# EXERCISE INSTRUCTIONS
Where the data below has the string "lines", return the whole line.

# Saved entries
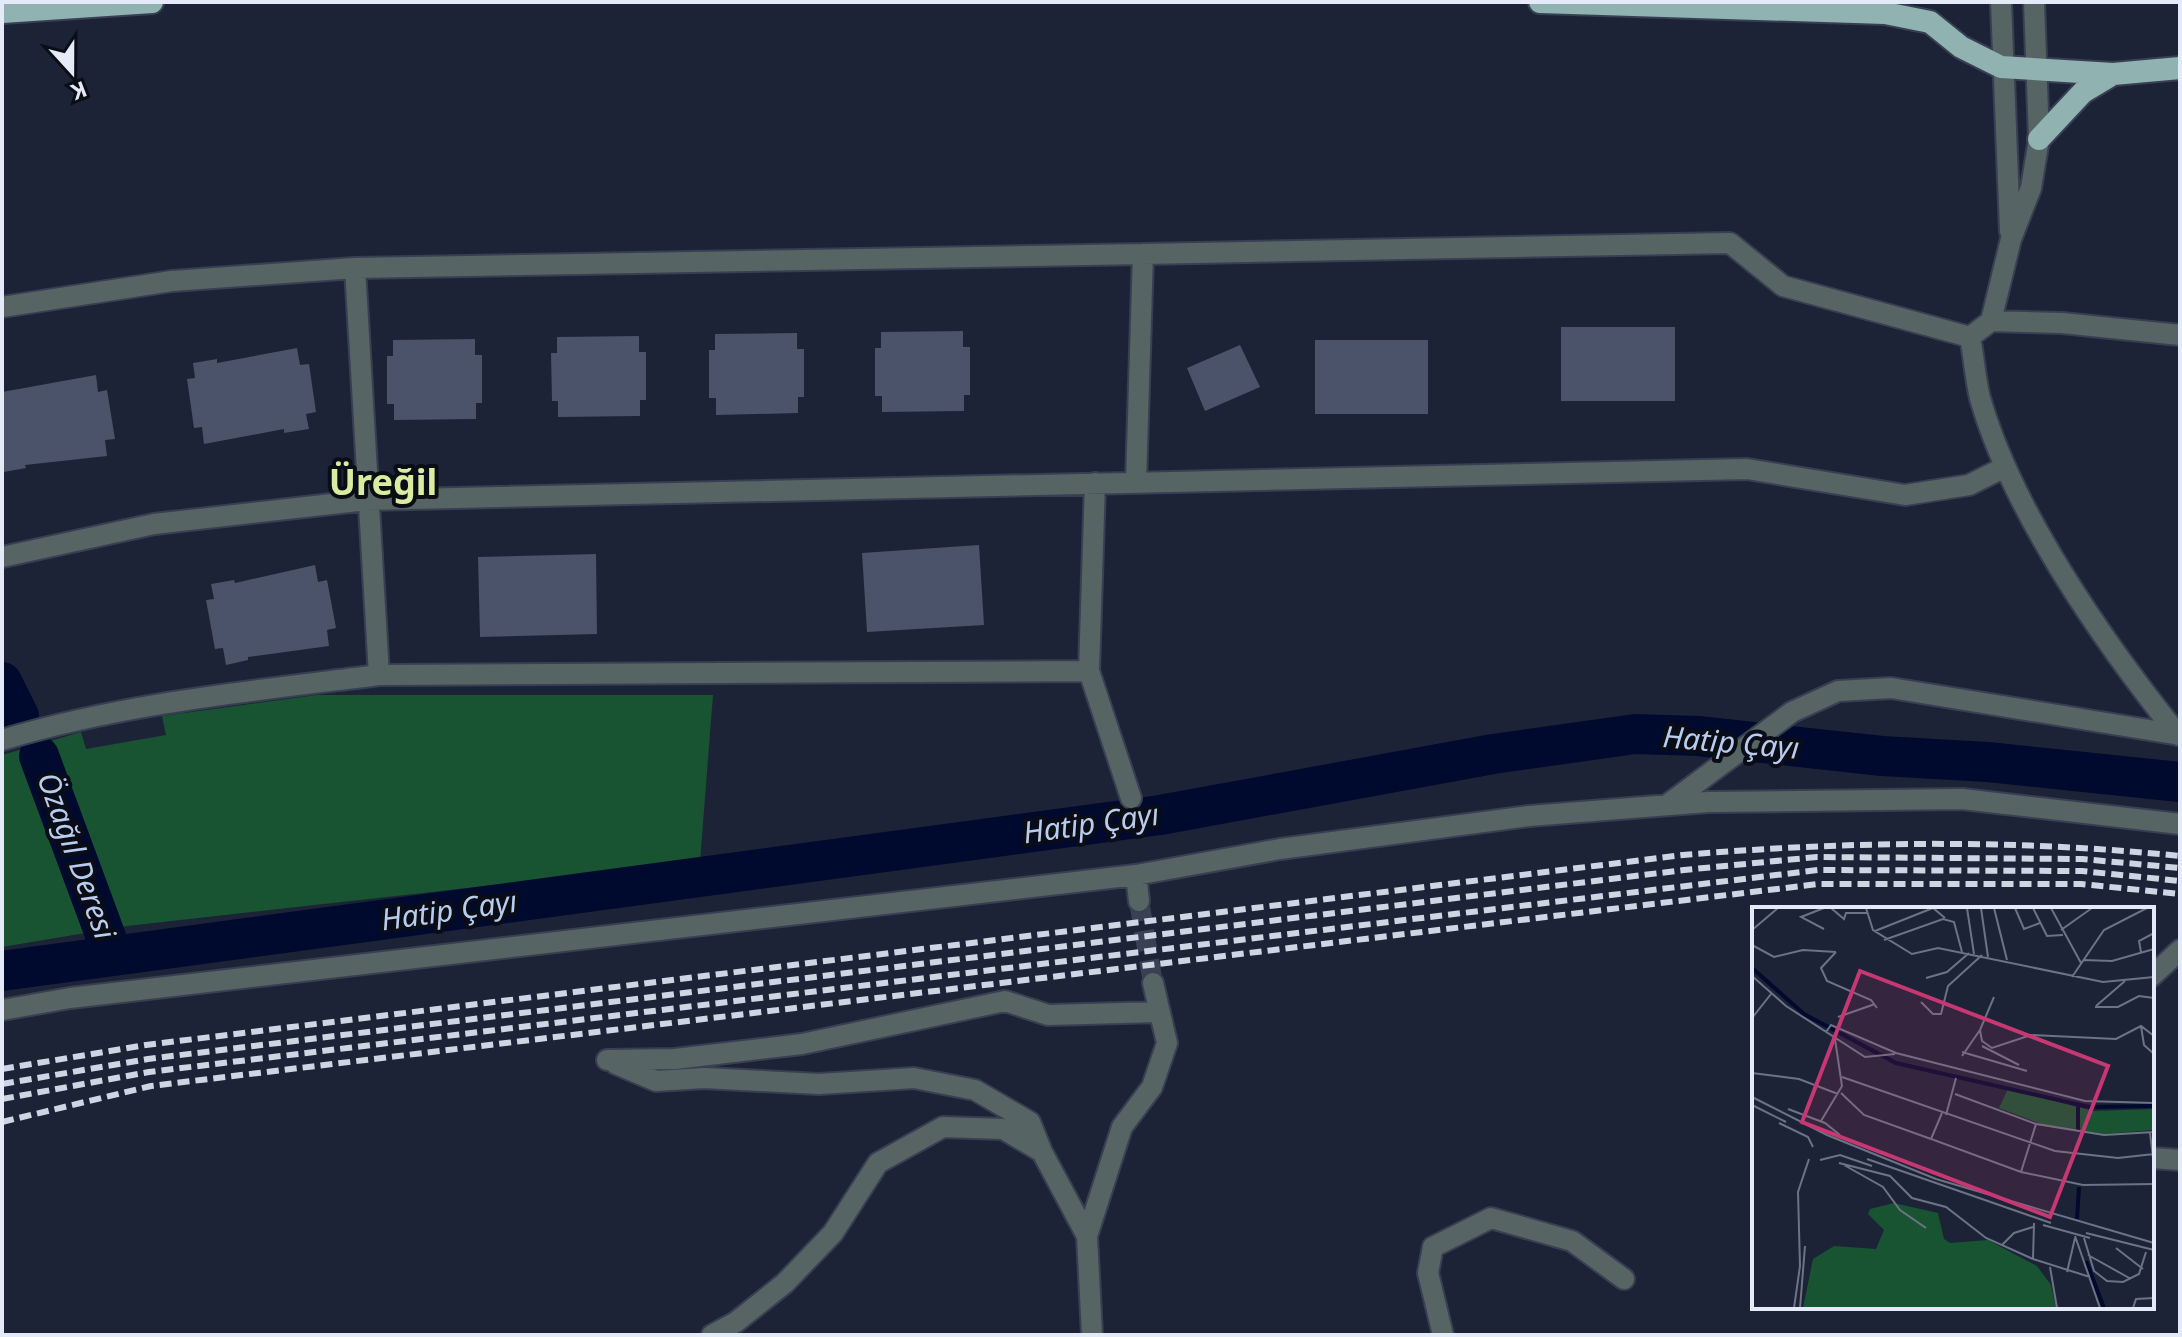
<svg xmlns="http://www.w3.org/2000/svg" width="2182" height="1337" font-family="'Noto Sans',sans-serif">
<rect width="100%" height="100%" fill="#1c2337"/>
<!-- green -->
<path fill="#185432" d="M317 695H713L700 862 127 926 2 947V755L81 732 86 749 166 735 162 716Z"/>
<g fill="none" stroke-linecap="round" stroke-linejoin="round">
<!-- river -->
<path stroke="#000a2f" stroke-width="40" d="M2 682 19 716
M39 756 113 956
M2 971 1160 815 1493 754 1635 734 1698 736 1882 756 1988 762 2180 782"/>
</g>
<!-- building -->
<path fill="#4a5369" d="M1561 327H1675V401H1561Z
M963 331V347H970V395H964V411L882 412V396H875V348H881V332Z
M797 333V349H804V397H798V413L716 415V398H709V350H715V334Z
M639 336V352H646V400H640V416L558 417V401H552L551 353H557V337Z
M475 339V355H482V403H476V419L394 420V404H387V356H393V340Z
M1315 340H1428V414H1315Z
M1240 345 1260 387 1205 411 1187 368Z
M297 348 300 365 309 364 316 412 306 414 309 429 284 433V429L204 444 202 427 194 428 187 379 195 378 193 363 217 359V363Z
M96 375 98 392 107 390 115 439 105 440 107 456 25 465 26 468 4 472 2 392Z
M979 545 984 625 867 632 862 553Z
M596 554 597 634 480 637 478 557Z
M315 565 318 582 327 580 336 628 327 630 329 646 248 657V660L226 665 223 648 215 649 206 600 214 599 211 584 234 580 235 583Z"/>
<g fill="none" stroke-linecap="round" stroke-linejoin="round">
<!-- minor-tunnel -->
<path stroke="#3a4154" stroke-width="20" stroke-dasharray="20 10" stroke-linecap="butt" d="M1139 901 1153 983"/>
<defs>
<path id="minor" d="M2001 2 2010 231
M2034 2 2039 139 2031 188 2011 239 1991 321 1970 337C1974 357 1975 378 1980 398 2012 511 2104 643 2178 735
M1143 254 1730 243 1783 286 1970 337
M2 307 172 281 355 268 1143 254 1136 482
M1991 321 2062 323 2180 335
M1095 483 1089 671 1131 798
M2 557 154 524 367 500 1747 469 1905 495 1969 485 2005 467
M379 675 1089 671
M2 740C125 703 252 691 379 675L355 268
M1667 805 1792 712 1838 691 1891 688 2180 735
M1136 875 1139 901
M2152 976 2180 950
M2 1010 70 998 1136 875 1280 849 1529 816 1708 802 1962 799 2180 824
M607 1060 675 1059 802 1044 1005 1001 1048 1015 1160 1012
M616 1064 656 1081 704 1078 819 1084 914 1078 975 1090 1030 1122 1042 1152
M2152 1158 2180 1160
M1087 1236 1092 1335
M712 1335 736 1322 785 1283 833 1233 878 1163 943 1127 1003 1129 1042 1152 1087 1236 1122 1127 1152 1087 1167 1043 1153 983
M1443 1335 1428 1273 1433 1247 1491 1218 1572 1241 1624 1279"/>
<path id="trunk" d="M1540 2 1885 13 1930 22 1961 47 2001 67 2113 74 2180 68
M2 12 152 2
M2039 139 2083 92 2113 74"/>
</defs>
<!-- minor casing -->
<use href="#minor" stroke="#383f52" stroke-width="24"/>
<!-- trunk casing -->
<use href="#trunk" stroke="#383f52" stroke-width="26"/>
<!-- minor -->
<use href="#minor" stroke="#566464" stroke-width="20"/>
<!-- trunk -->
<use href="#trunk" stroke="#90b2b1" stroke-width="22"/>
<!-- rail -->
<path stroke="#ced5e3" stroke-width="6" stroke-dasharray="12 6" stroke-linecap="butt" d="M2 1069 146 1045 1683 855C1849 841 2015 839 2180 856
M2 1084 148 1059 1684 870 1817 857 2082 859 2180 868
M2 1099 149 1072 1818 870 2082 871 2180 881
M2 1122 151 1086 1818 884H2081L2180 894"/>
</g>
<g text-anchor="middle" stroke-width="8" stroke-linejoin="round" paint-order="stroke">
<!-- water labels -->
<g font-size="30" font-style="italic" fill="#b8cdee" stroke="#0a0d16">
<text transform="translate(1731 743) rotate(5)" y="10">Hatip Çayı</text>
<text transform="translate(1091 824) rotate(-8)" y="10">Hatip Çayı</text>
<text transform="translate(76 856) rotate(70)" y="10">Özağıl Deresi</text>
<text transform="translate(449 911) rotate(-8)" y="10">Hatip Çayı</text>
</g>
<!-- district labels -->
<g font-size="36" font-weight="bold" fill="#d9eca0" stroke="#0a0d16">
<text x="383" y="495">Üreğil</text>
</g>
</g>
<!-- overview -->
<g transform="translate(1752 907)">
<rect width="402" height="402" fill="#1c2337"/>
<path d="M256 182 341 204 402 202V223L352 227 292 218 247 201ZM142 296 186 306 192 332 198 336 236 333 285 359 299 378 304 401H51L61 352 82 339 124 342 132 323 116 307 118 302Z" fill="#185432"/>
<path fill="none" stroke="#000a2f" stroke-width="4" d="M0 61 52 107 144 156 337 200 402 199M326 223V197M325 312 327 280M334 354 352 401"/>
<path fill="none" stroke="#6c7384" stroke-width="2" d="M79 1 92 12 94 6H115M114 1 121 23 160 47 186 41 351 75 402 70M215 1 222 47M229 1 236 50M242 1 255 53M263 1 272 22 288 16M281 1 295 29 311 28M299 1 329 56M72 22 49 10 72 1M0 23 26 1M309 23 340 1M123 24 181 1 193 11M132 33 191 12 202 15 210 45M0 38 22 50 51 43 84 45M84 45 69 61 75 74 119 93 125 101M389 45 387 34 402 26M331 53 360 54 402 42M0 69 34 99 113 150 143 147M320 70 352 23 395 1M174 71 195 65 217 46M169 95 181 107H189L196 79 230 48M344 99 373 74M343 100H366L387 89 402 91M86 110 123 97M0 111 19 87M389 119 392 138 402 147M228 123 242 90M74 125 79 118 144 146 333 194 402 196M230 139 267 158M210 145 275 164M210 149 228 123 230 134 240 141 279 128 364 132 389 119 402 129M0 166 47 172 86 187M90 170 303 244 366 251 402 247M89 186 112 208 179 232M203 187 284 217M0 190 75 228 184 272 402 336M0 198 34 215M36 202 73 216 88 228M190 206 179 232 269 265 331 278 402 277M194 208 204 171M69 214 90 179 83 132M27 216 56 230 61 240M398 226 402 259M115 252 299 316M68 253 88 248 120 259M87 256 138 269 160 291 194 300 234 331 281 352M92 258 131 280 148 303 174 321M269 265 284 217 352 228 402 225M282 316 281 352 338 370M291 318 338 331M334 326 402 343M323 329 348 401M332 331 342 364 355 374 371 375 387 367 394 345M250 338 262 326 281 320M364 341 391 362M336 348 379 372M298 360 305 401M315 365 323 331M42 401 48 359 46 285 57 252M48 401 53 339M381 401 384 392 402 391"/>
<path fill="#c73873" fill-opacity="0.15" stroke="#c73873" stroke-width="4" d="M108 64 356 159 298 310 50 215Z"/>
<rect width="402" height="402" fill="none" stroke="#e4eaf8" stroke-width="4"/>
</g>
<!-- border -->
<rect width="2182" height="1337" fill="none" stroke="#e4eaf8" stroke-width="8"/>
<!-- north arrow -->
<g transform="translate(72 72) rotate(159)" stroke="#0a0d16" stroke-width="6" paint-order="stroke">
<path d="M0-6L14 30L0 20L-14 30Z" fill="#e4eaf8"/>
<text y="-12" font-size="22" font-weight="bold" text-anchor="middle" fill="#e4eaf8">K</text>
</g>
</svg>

---

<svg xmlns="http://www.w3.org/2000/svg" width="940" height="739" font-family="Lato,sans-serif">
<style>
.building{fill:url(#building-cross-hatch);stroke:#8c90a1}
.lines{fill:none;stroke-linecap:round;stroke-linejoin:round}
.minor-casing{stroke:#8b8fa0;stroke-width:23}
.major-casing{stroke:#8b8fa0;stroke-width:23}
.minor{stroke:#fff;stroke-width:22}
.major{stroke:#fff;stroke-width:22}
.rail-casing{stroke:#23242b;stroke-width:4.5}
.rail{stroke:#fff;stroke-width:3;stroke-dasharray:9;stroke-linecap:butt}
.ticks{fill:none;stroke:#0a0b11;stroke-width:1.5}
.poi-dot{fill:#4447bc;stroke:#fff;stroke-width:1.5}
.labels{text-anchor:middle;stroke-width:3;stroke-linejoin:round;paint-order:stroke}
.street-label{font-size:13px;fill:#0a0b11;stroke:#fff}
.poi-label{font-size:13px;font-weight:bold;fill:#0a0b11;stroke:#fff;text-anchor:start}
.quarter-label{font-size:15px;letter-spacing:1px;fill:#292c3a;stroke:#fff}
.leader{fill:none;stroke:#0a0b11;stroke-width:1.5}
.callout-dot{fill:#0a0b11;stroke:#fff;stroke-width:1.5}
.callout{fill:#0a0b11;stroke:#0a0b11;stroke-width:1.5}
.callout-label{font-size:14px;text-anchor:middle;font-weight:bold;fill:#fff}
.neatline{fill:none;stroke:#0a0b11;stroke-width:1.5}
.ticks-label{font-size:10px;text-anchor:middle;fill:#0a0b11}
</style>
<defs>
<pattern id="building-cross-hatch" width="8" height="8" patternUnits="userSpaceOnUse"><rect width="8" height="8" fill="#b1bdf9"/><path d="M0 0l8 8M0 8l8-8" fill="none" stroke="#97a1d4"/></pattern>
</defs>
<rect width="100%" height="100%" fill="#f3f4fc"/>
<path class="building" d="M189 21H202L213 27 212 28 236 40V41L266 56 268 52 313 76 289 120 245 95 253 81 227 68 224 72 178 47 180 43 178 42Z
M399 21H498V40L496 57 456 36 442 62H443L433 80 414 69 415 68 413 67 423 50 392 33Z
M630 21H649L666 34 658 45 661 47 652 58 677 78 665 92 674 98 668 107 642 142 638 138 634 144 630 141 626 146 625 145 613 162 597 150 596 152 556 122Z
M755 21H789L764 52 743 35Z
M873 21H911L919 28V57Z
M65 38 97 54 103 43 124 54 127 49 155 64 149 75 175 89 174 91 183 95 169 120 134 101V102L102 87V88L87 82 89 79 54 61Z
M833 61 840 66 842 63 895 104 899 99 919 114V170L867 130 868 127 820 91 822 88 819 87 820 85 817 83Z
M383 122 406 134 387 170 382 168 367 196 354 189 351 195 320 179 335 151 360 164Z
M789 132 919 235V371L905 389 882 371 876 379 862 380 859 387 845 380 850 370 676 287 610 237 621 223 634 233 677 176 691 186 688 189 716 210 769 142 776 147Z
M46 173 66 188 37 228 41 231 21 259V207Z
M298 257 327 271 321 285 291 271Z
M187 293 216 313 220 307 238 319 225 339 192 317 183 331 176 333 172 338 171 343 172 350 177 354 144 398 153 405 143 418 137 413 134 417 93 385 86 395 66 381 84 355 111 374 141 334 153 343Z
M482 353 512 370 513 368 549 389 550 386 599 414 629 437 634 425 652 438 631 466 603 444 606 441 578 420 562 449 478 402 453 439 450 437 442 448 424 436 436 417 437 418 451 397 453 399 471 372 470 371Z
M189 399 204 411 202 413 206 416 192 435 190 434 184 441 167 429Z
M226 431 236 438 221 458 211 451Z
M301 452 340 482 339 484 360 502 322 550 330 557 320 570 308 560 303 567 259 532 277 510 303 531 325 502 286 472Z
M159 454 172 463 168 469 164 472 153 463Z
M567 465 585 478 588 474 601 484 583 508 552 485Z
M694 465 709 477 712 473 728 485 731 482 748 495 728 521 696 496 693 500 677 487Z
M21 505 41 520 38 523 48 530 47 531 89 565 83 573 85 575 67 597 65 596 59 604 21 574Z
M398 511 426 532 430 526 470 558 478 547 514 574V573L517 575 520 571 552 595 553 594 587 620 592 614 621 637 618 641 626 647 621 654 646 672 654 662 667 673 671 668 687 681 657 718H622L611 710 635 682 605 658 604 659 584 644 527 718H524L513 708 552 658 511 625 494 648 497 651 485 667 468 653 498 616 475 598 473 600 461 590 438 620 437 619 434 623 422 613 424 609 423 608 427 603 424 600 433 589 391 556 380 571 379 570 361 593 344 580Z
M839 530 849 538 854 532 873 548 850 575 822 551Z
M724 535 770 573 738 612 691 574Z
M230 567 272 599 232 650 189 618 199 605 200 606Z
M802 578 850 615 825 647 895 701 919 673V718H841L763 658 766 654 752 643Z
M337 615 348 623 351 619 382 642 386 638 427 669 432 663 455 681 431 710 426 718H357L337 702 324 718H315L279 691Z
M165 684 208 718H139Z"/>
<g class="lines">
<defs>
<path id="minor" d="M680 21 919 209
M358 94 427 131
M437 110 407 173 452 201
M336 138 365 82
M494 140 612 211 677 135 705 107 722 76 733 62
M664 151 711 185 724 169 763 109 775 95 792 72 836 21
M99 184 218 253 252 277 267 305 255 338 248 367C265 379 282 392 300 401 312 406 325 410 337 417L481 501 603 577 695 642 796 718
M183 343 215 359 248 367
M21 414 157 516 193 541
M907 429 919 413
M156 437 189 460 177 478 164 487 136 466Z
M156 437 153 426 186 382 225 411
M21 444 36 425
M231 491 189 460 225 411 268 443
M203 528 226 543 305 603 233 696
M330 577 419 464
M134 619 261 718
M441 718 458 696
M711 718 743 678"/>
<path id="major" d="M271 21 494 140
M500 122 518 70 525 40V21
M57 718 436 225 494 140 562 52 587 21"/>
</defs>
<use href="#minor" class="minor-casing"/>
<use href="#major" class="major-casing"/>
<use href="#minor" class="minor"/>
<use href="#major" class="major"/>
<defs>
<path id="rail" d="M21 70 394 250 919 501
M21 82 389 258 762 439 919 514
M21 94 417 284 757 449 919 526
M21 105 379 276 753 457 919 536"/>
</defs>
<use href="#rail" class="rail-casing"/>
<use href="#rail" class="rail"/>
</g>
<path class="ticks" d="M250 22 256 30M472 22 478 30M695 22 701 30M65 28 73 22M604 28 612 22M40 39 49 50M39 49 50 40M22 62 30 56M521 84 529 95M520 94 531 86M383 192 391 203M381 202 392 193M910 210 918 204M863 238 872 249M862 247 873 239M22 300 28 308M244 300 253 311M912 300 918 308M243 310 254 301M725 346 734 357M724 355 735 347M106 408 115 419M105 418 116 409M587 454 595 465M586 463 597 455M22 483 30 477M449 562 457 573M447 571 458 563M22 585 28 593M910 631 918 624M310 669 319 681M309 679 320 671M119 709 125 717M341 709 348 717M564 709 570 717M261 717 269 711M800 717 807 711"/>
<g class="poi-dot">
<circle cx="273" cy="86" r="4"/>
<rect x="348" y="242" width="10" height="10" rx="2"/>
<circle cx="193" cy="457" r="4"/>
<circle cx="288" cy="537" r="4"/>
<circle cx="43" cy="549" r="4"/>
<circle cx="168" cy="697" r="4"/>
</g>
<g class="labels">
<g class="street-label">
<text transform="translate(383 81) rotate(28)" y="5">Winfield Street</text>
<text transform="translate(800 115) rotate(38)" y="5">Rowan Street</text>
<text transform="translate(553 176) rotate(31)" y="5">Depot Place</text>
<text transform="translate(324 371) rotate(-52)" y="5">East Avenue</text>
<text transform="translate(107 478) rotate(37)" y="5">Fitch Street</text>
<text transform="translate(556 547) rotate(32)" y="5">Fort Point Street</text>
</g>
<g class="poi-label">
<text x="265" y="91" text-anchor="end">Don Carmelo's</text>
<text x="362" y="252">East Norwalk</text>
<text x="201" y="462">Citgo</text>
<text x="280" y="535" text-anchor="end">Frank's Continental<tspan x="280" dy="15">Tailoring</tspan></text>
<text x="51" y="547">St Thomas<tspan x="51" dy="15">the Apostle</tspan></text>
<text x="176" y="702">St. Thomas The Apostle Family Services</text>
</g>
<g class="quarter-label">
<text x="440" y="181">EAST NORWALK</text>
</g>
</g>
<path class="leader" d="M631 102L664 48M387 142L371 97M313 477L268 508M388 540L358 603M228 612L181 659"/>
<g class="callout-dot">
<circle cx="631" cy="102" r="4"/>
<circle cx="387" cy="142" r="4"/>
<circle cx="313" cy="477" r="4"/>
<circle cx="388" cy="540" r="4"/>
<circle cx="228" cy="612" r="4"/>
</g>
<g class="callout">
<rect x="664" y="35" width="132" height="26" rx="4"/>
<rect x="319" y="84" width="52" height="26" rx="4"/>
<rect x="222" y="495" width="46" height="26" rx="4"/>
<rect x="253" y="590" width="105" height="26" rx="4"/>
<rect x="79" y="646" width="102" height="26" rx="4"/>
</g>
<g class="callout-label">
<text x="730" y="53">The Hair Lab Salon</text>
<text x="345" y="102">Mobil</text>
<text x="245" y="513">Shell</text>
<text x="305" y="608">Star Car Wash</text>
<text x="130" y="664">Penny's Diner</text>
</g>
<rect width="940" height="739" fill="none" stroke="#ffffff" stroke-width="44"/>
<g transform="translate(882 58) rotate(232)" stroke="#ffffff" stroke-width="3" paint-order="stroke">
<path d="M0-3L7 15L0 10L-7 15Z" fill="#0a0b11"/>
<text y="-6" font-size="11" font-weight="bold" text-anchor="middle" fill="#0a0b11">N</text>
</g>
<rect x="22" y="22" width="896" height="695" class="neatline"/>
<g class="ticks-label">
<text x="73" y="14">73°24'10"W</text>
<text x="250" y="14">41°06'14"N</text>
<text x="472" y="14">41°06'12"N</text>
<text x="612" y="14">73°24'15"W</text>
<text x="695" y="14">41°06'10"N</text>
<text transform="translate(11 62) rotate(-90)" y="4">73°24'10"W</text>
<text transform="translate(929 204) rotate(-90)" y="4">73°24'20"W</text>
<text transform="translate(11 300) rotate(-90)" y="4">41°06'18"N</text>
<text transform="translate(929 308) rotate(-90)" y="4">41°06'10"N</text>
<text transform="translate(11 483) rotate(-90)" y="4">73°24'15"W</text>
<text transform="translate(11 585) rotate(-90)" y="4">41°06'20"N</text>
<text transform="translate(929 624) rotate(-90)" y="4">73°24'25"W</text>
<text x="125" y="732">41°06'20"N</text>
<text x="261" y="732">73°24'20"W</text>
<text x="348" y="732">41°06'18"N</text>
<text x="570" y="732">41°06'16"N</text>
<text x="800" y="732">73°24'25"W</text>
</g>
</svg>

# OUTPUT OF THE EXERCISE
.lines{fill:none;stroke-linecap:round;stroke-linejoin:round}
<g class="lines">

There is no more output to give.